Open when an X server listens on TCP (legacy default). Often left accessible with weak xhost-based access control.

Common attacks

  • Unauthenticated access to displays opened with 'xhost +'
  • Keystroke logging and screenshot capture of the desktop
  • Injecting input events and reading window contents
  • Abusing X11 forwarding to reach a trusted client's display

Hardening

  • Disable TCP listening (-nolisten tcp); use local sockets only
  • Never run 'xhost +'; use MIT-MAGIC-COOKIE (xauth) authentication
  • Tunnel remote GUIs over SSH X11 forwarding instead of raw 6000
  • Firewall ports 6000-6063 from untrusted networks
  • Restrict source IPs and avoid trusted X11 forwarding

nmap snippet

nmap -p6000 --script x11-access <target>

Replace <target> with the host or range you're authorized to scan.

What runs on port 6000?

Port 6000 is display :0 of the X Window System (X11) server.
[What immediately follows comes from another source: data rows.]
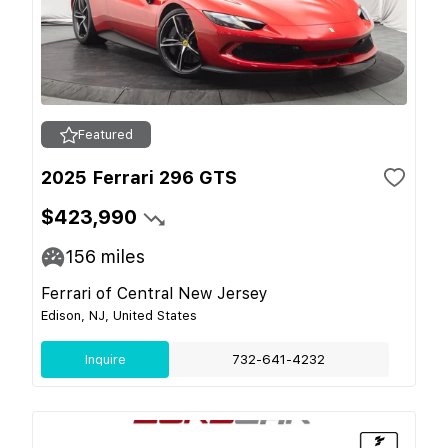
Featured
2025 Ferrari 296 GTS
$423,990
156
miles
Ferrari of Central New Jersey
Edison, NJ, United States
Inquire
732-641-4232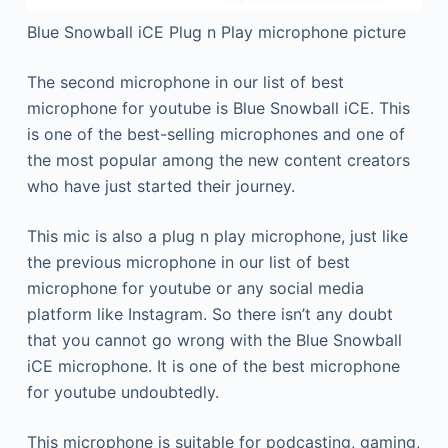
Blue Snowball iCE Plug n Play microphone picture
The second microphone in our list of best
microphone for youtube is Blue Snowball iCE. This
is one of the best-selling microphones and one of
the most popular among the new content creators
who have just started their journey.
This mic is also a plug n play microphone, just like
the previous microphone in our list of best
microphone for youtube or any social media
platform like Instagram. So there isn’t any doubt
that you cannot go wrong with the Blue Snowball
iCE microphone. It is one of the best microphone
for youtube undoubtedly.
This microphone is suitable for podcasting, gaming,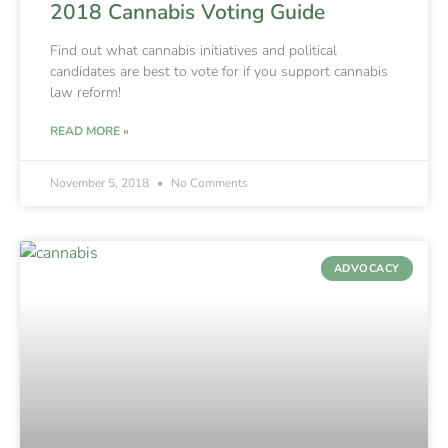
2018 Cannabis Voting Guide
Find out what cannabis initiatives and political
candidates are best to vote for if you support cannabis
law reform!
READ MORE »
November 5, 2018
No Comments
ADVOCACY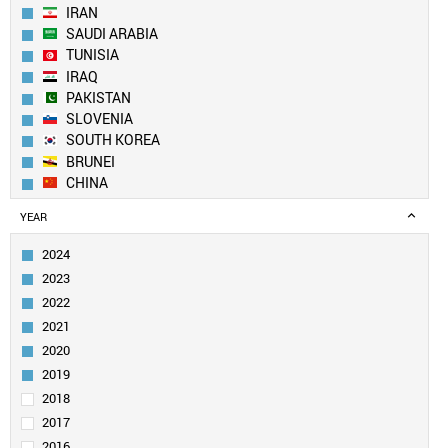
IRAN
SAUDI ARABIA
TUNISIA
IRAQ
PAKISTAN
SLOVENIA
SOUTH KOREA
BRUNEI
CHINA
FINLAND
YEAR
PORTUGAL
EGYPT
2024
SINGAPORE
2023
ESTONIA
2022
CZECH REPUBLIC
2021
CYPRUS
2020
SWEDEN
AUSTRALIA
2019
DENMARK
2018
SWITZERLAND
2017
MALAYSIA
2016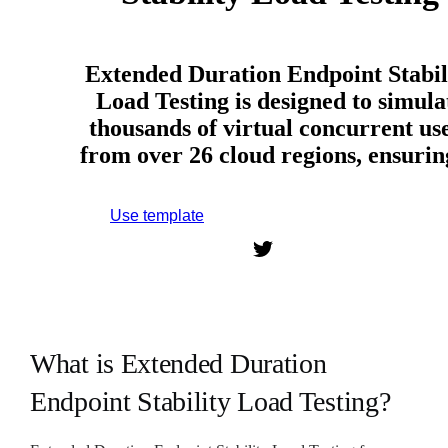
Extended Duration Endpoint Stabil
Load Testing is designed to simula
thousands of virtual concurrent us
from over 26 cloud regions, ensuri
Use template
Sign up to use this template.
What is Extended Duration
Endpoint Stability Load Testing?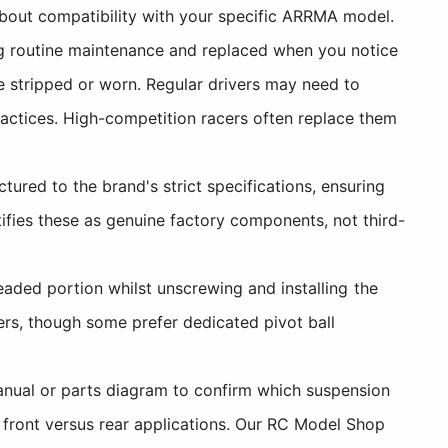
bout compatibility with your specific ARRMA model.
ng routine maintenance and replaced when you notice
e stripped or worn. Regular drivers may need to
ractices. High-competition racers often replace them
red to the brand's strict specifications, ensuring
ies these as genuine factory components, not third-
eaded portion whilst unscrewing and installing the
ers, though some prefer dedicated pivot ball
nual or parts diagram to confirm which suspension
 front versus rear applications. Our RC Model Shop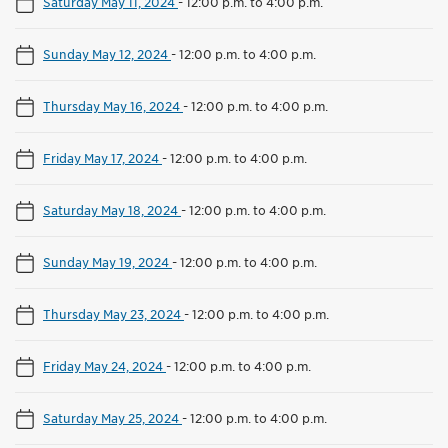
Saturday May 11, 2024
-
12:00 p.m. to 4:00 p.m.
Sunday May 12, 2024
-
12:00 p.m. to 4:00 p.m.
Thursday May 16, 2024
-
12:00 p.m. to 4:00 p.m.
Friday May 17, 2024
-
12:00 p.m. to 4:00 p.m.
Saturday May 18, 2024
-
12:00 p.m. to 4:00 p.m.
Sunday May 19, 2024
-
12:00 p.m. to 4:00 p.m.
Thursday May 23, 2024
-
12:00 p.m. to 4:00 p.m.
Friday May 24, 2024
-
12:00 p.m. to 4:00 p.m.
Saturday May 25, 2024
-
12:00 p.m. to 4:00 p.m.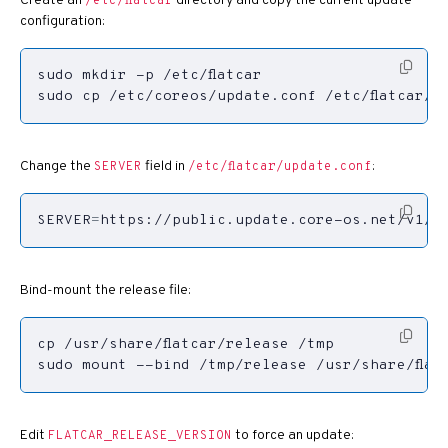
Create an
directory and copy the current update
/etc/flatcar
configuration:
sudo cp /etc/coreos/update.conf /etc/flatcar/
Change the
field in
:
SERVER
/etc/flatcar/update.conf
SERVER
=
https://public.update.core-os.net/v1/u
Bind-mount the release file:
sudo mount --bind /tmp/release /usr/share/flat
Edit
to force an update:
FLATCAR_RELEASE_VERSION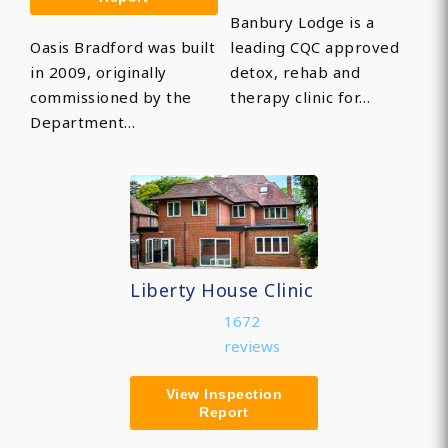
Banbury Lodge is a
Oasis Bradford was built
leading CQC approved
in 2009, originally
detox, rehab and
commissioned by the
therapy clinic for…
Department…
Liberty House Clinic
1672
reviews
View Inspection
Report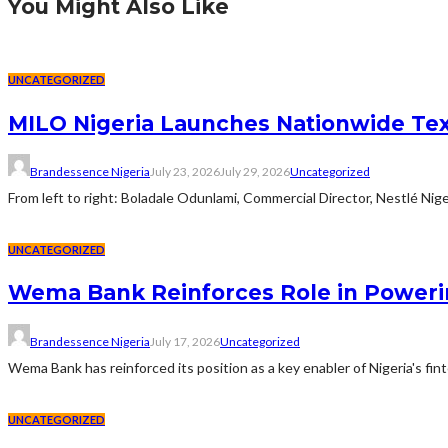
You Might Also Like
UNCATEGORIZED
MILO Nigeria Launches Nationwide Te
Brandessence Nigeria
July 23, 2026
July 29, 2026
Uncategorized
From left to right: Boladale Odunlami, Commercial Director, Nestlé Ni
UNCATEGORIZED
Wema Bank Reinforces Role in Poweri
Brandessence Nigeria
July 17, 2026
Uncategorized
Wema Bank has reinforced its position as a key enabler of Nigeria's fi
UNCATEGORIZED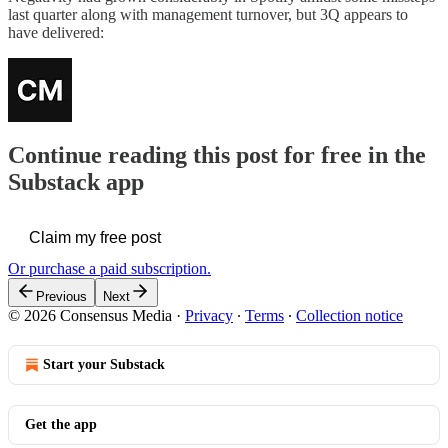
last quarter along with management turnover, but 3Q appears to
have delivered:
Continue reading this post for free in the
Substack app
Claim my free post
Or purchase a paid subscription.
Previous
Next
© 2026 Consensus Media
·
Privacy
∙
Terms
∙
Collection notice
Start your Substack
Get the app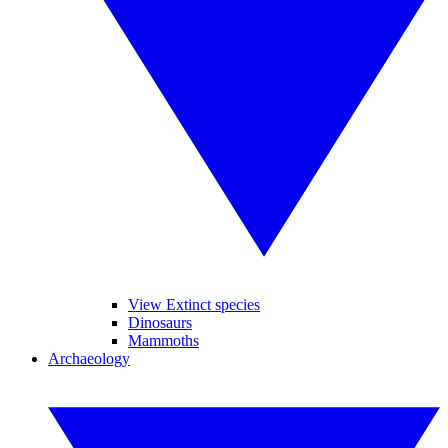
View Extinct species
Dinosaurs
Mammoths
Archaeology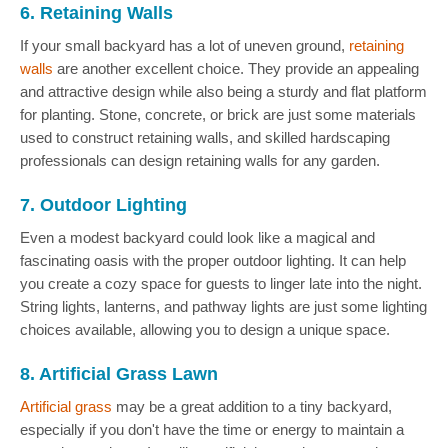
6. Retaining Walls
If your small backyard has a lot of uneven ground,
retaining
walls
are another excellent choice. They provide an appealing
and attractive design while also being a sturdy and flat platform
for planting. Stone, concrete, or brick are just some materials
used to construct retaining walls, and skilled hardscaping
professionals can design retaining walls for any garden.
7. Outdoor Lighting
Even a modest backyard could look like a magical and
fascinating oasis with the proper outdoor lighting. It can help
you create a cozy space for guests to linger late into the night.
String lights, lanterns, and pathway lights are just some lighting
choices available, allowing you to design a unique space.
8. Artificial Grass Lawn
Artificial grass
may be a great addition to a tiny backyard,
especially if you don't have the time or energy to maintain a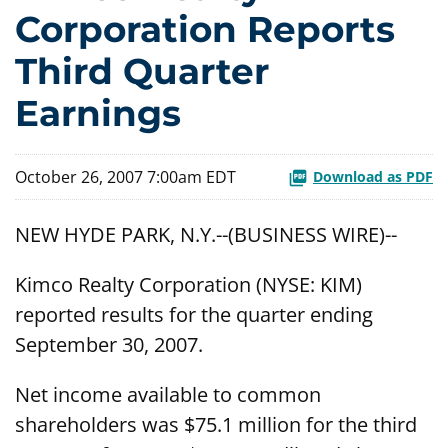
Corporation Reports
Third Quarter
Earnings
October 26, 2007 7:00am EDT
Download as PDF
NEW HYDE PARK, N.Y.--(BUSINESS WIRE)--
Kimco Realty Corporation (NYSE: KIM)
reported results for the quarter ending
September 30, 2007.
Net income available to common
shareholders was $75.1 million for the third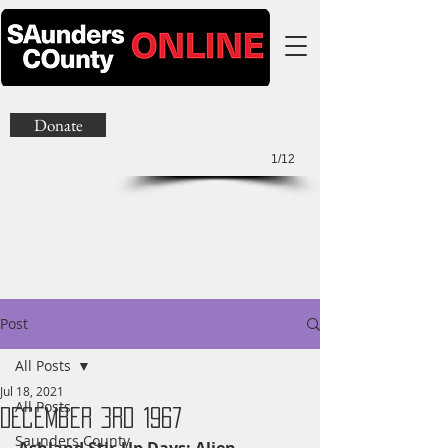
Donate
1/12
Post
All Posts
Jul 18, 2021
All Posts
December 3rd 1967
Saunders County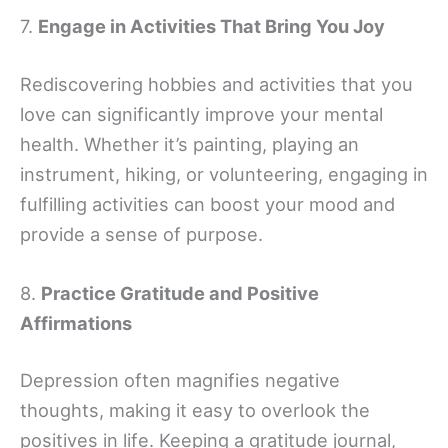
7.
Engage in Activities That Bring You Joy
Rediscovering hobbies and activities that you
love can significantly improve your mental
health. Whether it’s painting, playing an
instrument, hiking, or volunteering, engaging in
fulfilling activities can boost your mood and
provide a sense of purpose.
8.
Practice Gratitude and Positive
Affirmations
Depression often magnifies negative
thoughts, making it easy to overlook the
positives in life. Keeping a gratitude journal,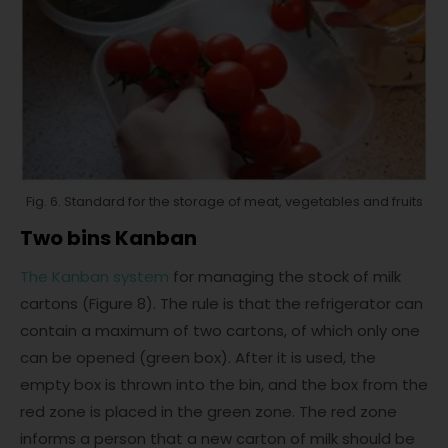
Fig. 6. Standard for the storage of meat, vegetables and fruits
Two bins Kanban
The Kanban system
for managing the stock of milk
cartons (Figure 8). The rule is that the refrigerator can
contain a maximum of two cartons, of which only one
can be opened (green box). After it is used, the
empty box is thrown into the bin, and the box from the
red zone is placed in the green zone. The red zone
informs a person that a new carton of milk should be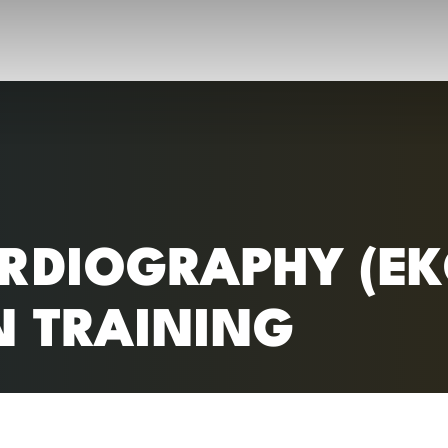
RC)
RDIOGRAPHY (EK
N TRAINING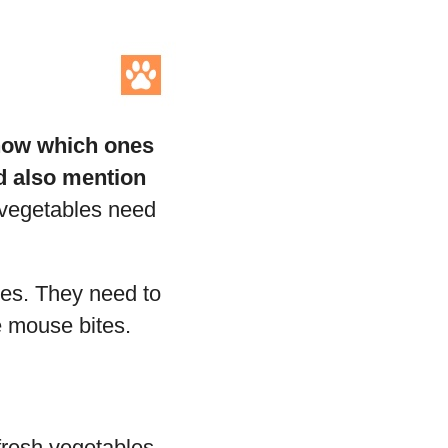
know which ones
nd also mention
 vegetables need
ces. They need to
e mouse bites.
fresh vegetables.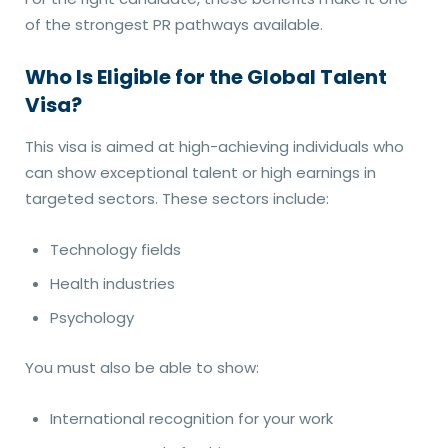
of the strongest PR pathways available.
Who Is Eligible for the Global Talent
Visa?
This visa is aimed at high-achieving individuals who
can show exceptional talent or high earnings in
targeted sectors. These sectors include:
Technology fields
Health industries
Psychology
You must also be able to show:
International recognition for your work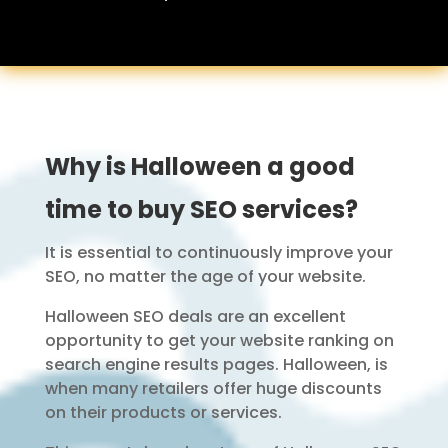
Why is Halloween a good
time to buy SEO services?
It is essential to continuously improve your
SEO, no matter the age of your website.
Halloween SEO deals are an excellent
opportunity to get your website ranking on
search engine results pages. Halloween, is
when many retailers offer huge discounts
on their products or services.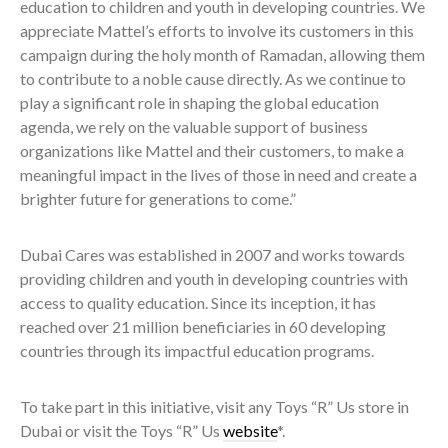
education to children and youth in developing countries. We
appreciate Mattel’s efforts to involve its customers in this
campaign during the holy month of Ramadan, allowing them
to contribute to a noble cause directly. As we continue to
play a significant role in shaping the global education
agenda, we rely on the valuable support of business
organizations like Mattel and their customers, to make a
meaningful impact in the lives of those in need and create a
brighter future for generations to come.”
Dubai Cares was established in 2007 and works towards
providing children and youth in developing countries with
access to quality education. Since its inception, it has
reached over 21 million beneficiaries in 60 developing
countries through its impactful education programs.
To take part in this initiative, visit any Toys “R” Us store in
Dubai or visit the Toys “R” Us
website
*.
X11 is the classic Unix/Linux graphical layer: the server owns the screen, keyboard, and mouse, while GUI applications connect as clients to draw windows and receive input. Additional displays increment the port — :1 is 6001, and so on through 6063.

Why it matters for security

X11 was designed for trusted networks, and its access control is weak. The infamous xhost + command disables access control entirely, so any host can connect to the display. Because an X client sees all input and output, a connected attacker can log every keystroke, screenshot the desktop, read window contents, and inject synthetic key and mouse events — a complete desktop takeover.

How it's attacked

Scanners look for open 6000 and confirm permissive access with nmap's x11-access script. Where xhost + or no authentication is in place, attackers connect directly and run tools to capture keystrokes and screens or inject input. X11 forwarding is another risk: a malicious or compromised SSH server with trusted forwarding can reach back into the connecting client's display.

Hardening checklist

Disable TCP listening with -nolisten tcp so X11 uses only local sockets, and never run xhost + — rely on MIT-MAGIC-COOKIE (xauth) authentication. For remote GUIs, tunnel over SSH X11 forwarding instead of exposing raw 6000, and prefer untrusted (not trusted) forwarding. Firewall ports 6000-6063 from untrusted networks. The nmap snippet above checks display access control on systems you are authorized to test.

Related ports

Port 6001Port 5900Port 22Port 177

Frequently asked questions

What does 'xhost +' do and why is it dangerous?
It disables X11 access control, letting any host connect to your display on port 6000. An attacker can then log keystrokes, capture the screen, and inject input — full desktop compromise.
How do I know if my X server is exposed on 6000?
If the X server listens on TCP and access control is open, nmap's x11-access script will connect successfully. Disable TCP listening and use xauth cookies to lock it down.